MATERIALS PROVIDED ->

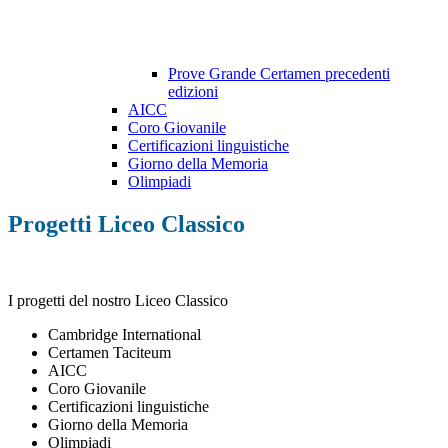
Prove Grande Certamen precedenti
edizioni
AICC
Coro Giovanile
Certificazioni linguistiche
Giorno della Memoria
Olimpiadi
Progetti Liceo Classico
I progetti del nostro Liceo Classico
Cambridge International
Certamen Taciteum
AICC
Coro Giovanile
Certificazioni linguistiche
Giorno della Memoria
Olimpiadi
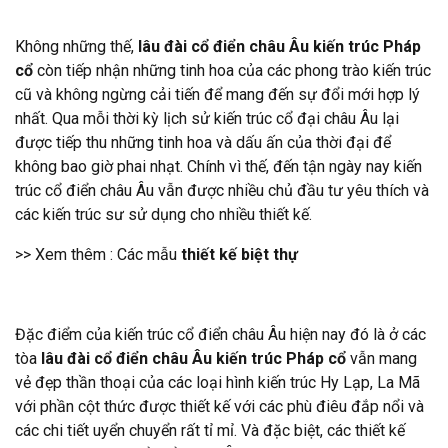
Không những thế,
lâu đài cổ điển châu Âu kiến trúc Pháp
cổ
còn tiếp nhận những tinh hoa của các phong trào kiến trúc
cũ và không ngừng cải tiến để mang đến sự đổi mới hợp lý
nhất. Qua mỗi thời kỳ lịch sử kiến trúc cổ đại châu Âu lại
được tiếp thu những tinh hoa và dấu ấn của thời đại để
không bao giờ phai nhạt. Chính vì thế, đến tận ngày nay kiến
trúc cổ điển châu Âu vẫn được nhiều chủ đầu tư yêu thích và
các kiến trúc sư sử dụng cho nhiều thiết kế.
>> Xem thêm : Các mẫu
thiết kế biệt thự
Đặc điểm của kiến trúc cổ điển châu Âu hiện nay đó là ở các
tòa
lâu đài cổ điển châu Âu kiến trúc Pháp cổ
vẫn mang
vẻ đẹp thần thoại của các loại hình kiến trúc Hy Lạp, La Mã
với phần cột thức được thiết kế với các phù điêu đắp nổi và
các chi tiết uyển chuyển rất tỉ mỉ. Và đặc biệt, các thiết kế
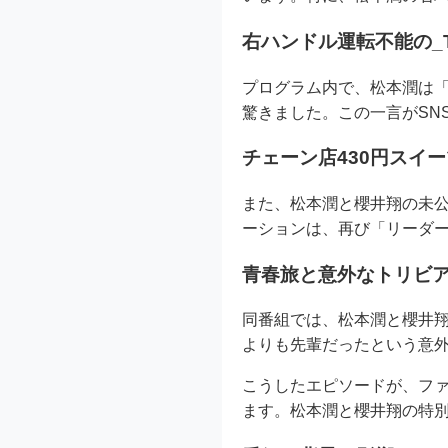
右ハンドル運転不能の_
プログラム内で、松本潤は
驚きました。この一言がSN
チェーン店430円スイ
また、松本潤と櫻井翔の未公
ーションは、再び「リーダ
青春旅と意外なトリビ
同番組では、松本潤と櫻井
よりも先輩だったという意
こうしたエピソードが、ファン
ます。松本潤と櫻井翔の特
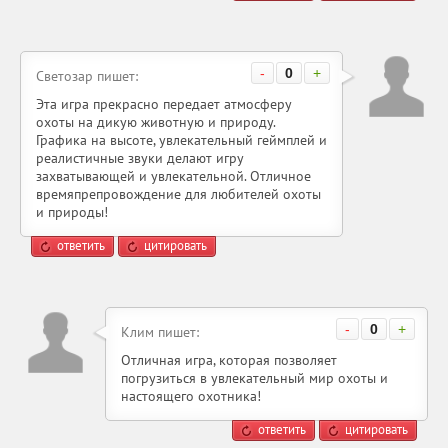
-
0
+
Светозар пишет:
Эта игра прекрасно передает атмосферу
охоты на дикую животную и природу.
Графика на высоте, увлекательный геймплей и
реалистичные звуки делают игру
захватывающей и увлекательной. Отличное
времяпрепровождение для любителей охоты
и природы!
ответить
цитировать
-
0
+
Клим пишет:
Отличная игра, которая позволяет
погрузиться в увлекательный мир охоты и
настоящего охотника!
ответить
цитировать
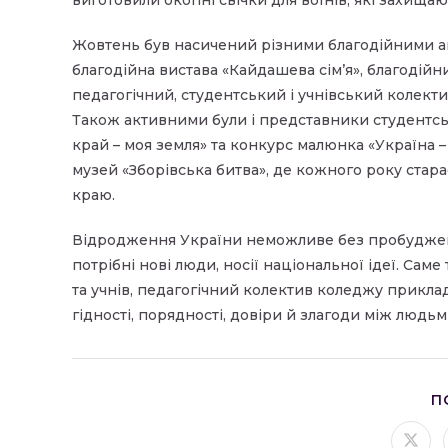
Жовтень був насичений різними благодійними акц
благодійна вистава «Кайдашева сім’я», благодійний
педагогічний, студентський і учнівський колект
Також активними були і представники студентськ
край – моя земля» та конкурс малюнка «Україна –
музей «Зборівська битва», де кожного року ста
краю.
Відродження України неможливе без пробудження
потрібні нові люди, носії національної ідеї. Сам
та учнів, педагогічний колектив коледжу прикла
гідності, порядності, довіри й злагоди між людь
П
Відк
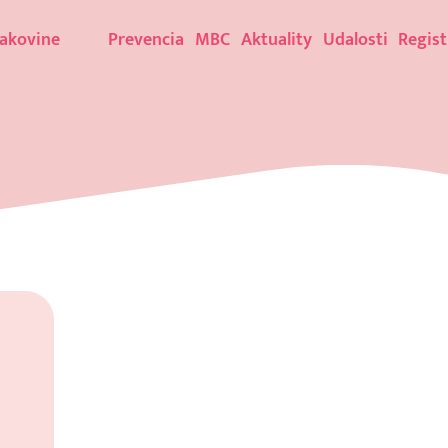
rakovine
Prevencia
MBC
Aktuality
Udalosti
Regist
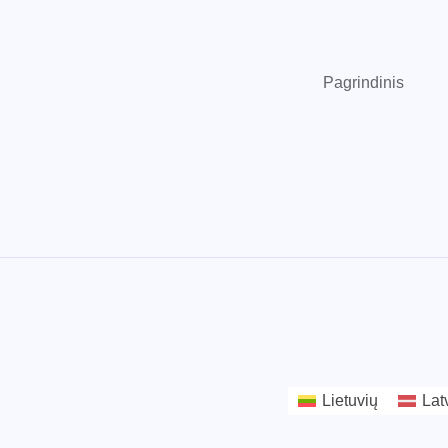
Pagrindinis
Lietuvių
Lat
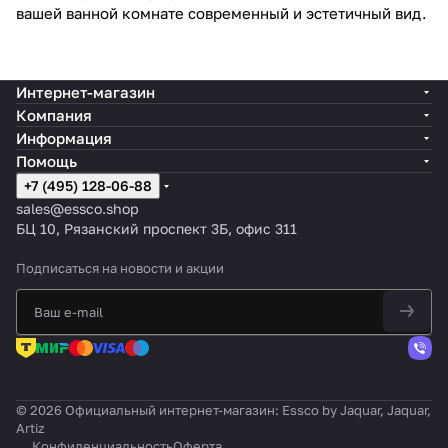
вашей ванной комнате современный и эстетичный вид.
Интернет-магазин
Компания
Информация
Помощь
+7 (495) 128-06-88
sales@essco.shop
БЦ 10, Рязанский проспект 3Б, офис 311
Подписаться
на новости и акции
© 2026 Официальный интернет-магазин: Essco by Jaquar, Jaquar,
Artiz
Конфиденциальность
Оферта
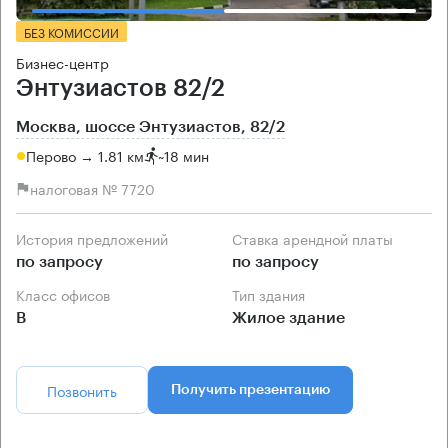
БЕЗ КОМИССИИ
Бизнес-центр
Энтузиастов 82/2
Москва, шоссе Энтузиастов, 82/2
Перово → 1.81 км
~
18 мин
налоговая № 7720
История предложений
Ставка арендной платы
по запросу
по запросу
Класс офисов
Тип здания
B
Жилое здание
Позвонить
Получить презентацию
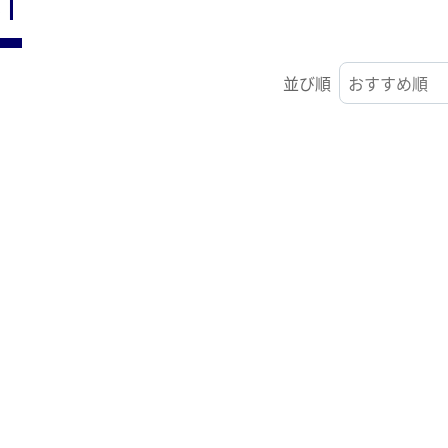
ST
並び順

PROBLEM TO SOLVE -> The answer must be the listing above, restated word for word, with no images in it.

ANSWER TO THE PROBLEM ->
Prove Grande Certamen precedenti
edizioni
AICC
Coro Giovanile
Certificazioni linguistiche
Giorno della Memoria
Olimpiadi
Progetti Liceo Classico
I progetti del nostro Liceo Classico
Cambridge International
Certamen Taciteum
AICC
Coro Giovanile
Certificazioni linguistiche
Giorno della Memoria
Olimpiadi
Không những thế,
lâu đài cổ điển châu Âu kiến trúc Pháp
cổ
còn tiếp nhận những tinh hoa của các phong trào kiến trúc
cũ và không ngừng cải tiến để mang đến sự đổi mới hợp lý
nhất. Qua mỗi thời kỳ lịch sử kiến trúc cổ đại châu Âu lại
được tiếp thu những tinh hoa và dấu ấn của thời đại để
không bao giờ phai nhạt. Chính vì thế, đến tận ngày nay kiến
trúc cổ điển châu Âu vẫn được nhiều chủ đầu tư yêu thích và
các kiến trúc sư sử dụng cho nhiều thiết kế.
>> Xem thêm : Các mẫu
thiết kế biệt thự
Đặc điểm của kiến trúc cổ điển châu Âu hiện nay đó là ở các
tòa
lâu đài cổ điển châu Âu kiến trúc Pháp cổ
vẫn mang
vẻ đẹp thần thoại của các loại hình kiến trúc Hy Lạp, La Mã
với phần cột thức được thiết kế với các phù điêu đắp nổi và
các chi tiết uyển chuyển rất tỉ mỉ. Và đặc biệt, các thiết kế
右ハンドル運転不能の_
プログラム内で、松本潤は
驚きました。この一言がSN
チェーン店430円スイ
また、松本潤と櫻井翔の未公
ーションは、再び「リーダ
青春旅と意外なトリビ
同番組では、松本潤と櫻井
よりも先輩だったという意
こうしたエピソードが、ファン
ます。松本潤と櫻井翔の特
-
0
+
Светозар пишет:
Эта игра прекрасно передает атмосферу
охоты на дикую животную и природу.
Графика на высоте, увлекательный геймплей и
реалистичные звуки делают игру
захватывающей и увлекательной. Отличное
времяпрепровождение для любителей охоты
и природы!
ответить
цитировать
-
0
+
Клим пишет:
Отличная игра, которая позволяет
погрузиться в увлекательный мир охоты и
настоящего охотника!
ответить
цитировать
Жовтень був насичений різними благодійними акц
благодійна вистава «Кайдашева сім’я», благодійний
педагогічний, студентський і учнівський колект
Також активними були і представники студентськ
край – моя земля» та конкурс малюнка «Україна –
музей «Зборівська битва», де кожного року ста
краю.
Відродження України неможливе без пробудження
потрібні нові люди, носії національної ідеї. Сам
та учнів, педагогічний колектив коледжу прикла
гідності, порядності, довіри й злагоди між людь
П
Відк
rakovine
Prevencia
MBC
Aktuality
Udalosti
Regist
Pagrindinis
Lietuvių
Lat
вашей ванной комнате современный и эстетичный вид.
Интернет-магазин
Компания
Информация
Помощь
+7 (495) 128-06-88
sales@essco.shop
БЦ 10, Рязанский проспект 3Б, офис 311
Подписаться
на новости и акции
© 2026 Официальный интернет-магазин: Essco by Jaquar, Jaquar,
Artiz
Конфиденциальность
Оферта
БЕЗ КОМИССИИ
Бизнес-центр
Энтузиастов 82/2
Москва, шоссе Энтузиастов, 82/2
Перово → 1.81 км
~
18 мин
налоговая № 7720
История предложений
Ставка арендной платы
по запросу
по запросу
Класс офисов
Тип здания
B
Жилое здание
Позвонить
Получить презентацию
ST
並び順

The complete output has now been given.